KEYSTONE/AP Presidency Press Service

(sda-ats)

Le ministre saoudien de la Justice a confirmé dimanche que onze princes avaient été arrêtés après avoir protesté contre des mesures d'austérité touchant leurs avantages. Ils vont être jugés pour avoir perturbé l'ordre public.

Un média lié au gouvernement, le site Sabq, avait annoncé samedi que ces princes avaient été arrêtés après s'être rassemblés près d'un palais historique de Ryad, le Qasr al-Hokm, en signe de protestation contre une décision du gouvernement de cesser de payer leurs factures d'eau et d'électricité.

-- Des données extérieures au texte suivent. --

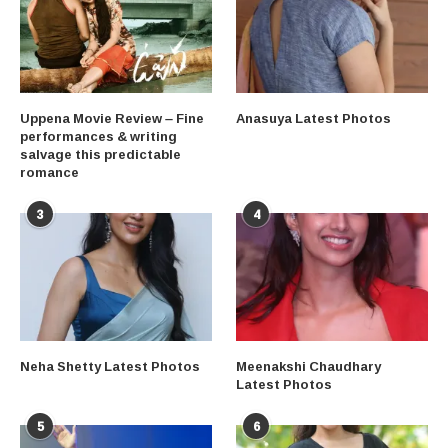
Uppena Movie Review – Fine
Anasuya Latest Photos
performances & writing
salvage this predictable
romance
3
4
Neha Shetty Latest Photos
Meenakshi Chaudhary
Latest Photos
5
6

Ces princes réclamaient aussi une compensation pour la condamnation à mort d'un de leurs cousins, déclaré coupable de meurtre et exécuté en 2016, a indiqué le ministre de la Justice, Saud al-Mojeb.

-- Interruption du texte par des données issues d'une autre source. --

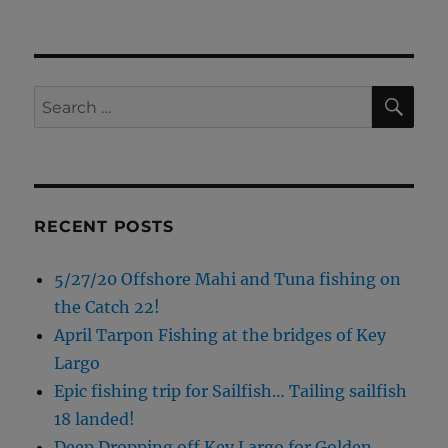
SE
Search
for:
RECENT POSTS
5/27/20 Offshore Mahi and Tuna fishing on
the Catch 22!
April Tarpon Fishing at the bridges of Key
Largo
Epic fishing trip for Sailfish… Tailing sailfish
18 landed!
Deep Dropping off Key Largo for Golden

"Bien qu'ils aient été informés que leurs demandes n'étaient pas légales, les onze princes ont refusé de quitter l'endroit, perturbant la paix et l'ordre publics", a dit le ministre dans un communiqué publié par le ministère saoudien de l'Information. "Après leur arrestation, ils ont été inculpés d'un certain nombre de chefs d'accusation liés à leurs délits", ajoute le communiqué.

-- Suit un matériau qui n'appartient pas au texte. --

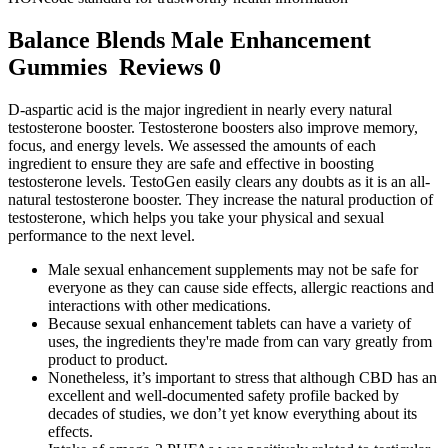
Balance Blends Male Enhancement
Gummies Reviews 0
D-aspartic acid is the major ingredient in nearly every natural
testosterone booster. Testosterone boosters also improve memory,
focus, and energy levels. We assessed the amounts of each
ingredient to ensure they are safe and effective in boosting
testosterone levels. TestoGen easily clears any doubts as it is an all-
natural testosterone booster. They increase the natural production of
testosterone, which helps you take your physical and sexual
performance to the next level.
Male sexual enhancement supplements may not be safe for
everyone as they can cause side effects, allergic reactions and
interactions with other medications.
Because sexual enhancement tablets can have a variety of
uses, the ingredients they're made from can vary greatly from
product to product.
Nonetheless, it’s important to stress that although CBD has an
excellent and well-documented safety profile backed by
decades of studies, we don’t yet know everything about its
effects.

Les onze princes sont détenus dans la prison de haute sécurité de Al-Hayer, au sud de Ryad.

Purge anticorruption

L'Arabie saoudite a adopté au cours des deux dernières années une série de mesures d'austérité pour augmenter les recettes et réduire les dépenses, alors que la baisse mondiale des prix du pétrole a entraîné des déficits publics croissants.

L'effort du royaume pour diversifier son économie, très dépendante du pétrole, est lié à l'arrestation en novembre de plus de 200 princes au cours d'une purge anticorruption menée par le puissant prince héritier Mohammed ben Salmane.

Prédicateur retenu

L'organisation de défense des droits de l'Homme Human Rights Watch (HRW) a par ailleurs déploré dimanche qu'un important prédicateur saoudien, arrêté lors d'une récente vague de répression, est détenu depuis quatre mois sans inculpation ni contact avec le monde extérieur.

Il faisait partie de la vingtaine de personnes, dont des intellectuels, arrêtées en septembre pour, selon les autorités saoudiennes, leurs "activités de renseignement (...) au profit de parties étrangères contre la sécurité du royaume".

Pour sa famille, sa détention est liée à un tweet qu'il a écrit sur le Qatar, l'émirat gazier voisin mis au ban par Ryad et ses alliés au motif d'un rapprochement avec l'Iran et d'un soutien à des groupes extrémistes. Doha rejette ces accusations.

Ce prédicateur est depuis maintenu en isolement et n'a été ni inculpé ni même interrogé, affirme HRW.